Good morning. I have been told, repeatedly, by two MG specialists, that there is absolutely no correlation between the numeric value of a positive antibody test and the severity of the disease. I am an example of that...my initial results were abnormally high, went down somewhat after my trans sternal thymectomy, and 3 years later my numbers have quadrupled. But, my symptoms went away 2-3 weeks after my thymectomy and are still absent. Hope this helps.

Lisa

I can imagine you both are worried and confused. It is indeed possible some medication prescribed for MG (especially imuran = azathioprine), causes some forms of cancer. This is mostly only in people who take a high dosage and for a long time, and for people with MG (who normally don't take the highest dosage) the risk isn't that big so the benefit is (most of the time) greater than the risk.

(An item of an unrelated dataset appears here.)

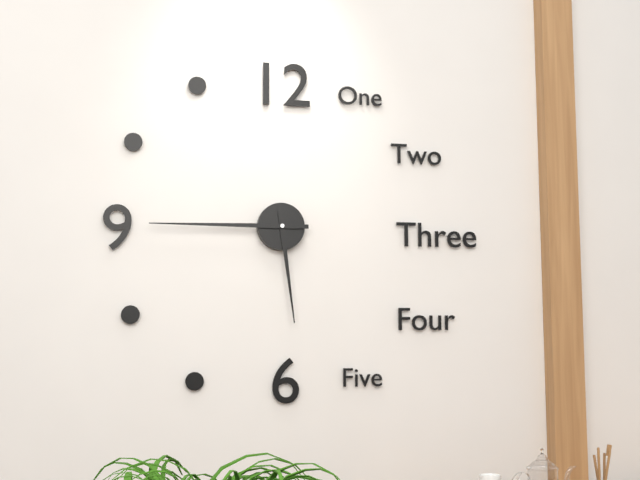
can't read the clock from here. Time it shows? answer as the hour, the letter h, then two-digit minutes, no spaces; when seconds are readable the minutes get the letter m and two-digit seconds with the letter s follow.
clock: 5h45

About the antibodies, I can only speak for myself. Unfortunately I haven't have them tested more so I can't make a perfectly good conclusion. But I'll tell you this: my antibodies started really high, but my symptoms were "annoying but manageable" though I had breathing and swallowing issues, I was still able to do things and walk around town a bit. After a few years and many, many suppressing drugs later, my antibodies were lower, though my symptoms much worse. So, no correlation there. For my anyway.

I understand the doctor's thoughts. Why bother with medication for a disease that doesn't show itself? If he's having mild problems he could take mestinon, but all the other medication is just no fun. Like prednisone or something, he's probably already having a hard time as it is.
It's best to really listen to his body, any weakness showing = call doctor.
I do understand your worries about quitting the medication and not starting anything else. I would be scared too. A lot of "what if's" come to mind. Maybe he'll be just fine. And maybe the MG symptoms will get back, but no one can really predict that.
I really hope it just stays away.

If he' starting treatments for his cancer, please keep in mind a lot of drugs are (mildly) contra indicated for people with MG. Even stuff you'll get if you get a CT scan can cause problems for people with MG, so keep that in mind. Not to scare you, but it's best to know and always ask them what it is they give to you (not only pills but anything). Maybe a list of drugs to avoid is a good thing to have.

Don't feel guilty about not thinking too much of it in the beginning. It's a very difficult disease for family too.

Can we safely assume your dads doc is his primary doc. You might suggest he see a actual neurologist. I would suggest your dad tell the doctors no matter what it is (I.e. cancer, e.r, or etc) just to be on the safe side especially if he's had a crisis

This is what we were told by our neurologist as well....no correlation.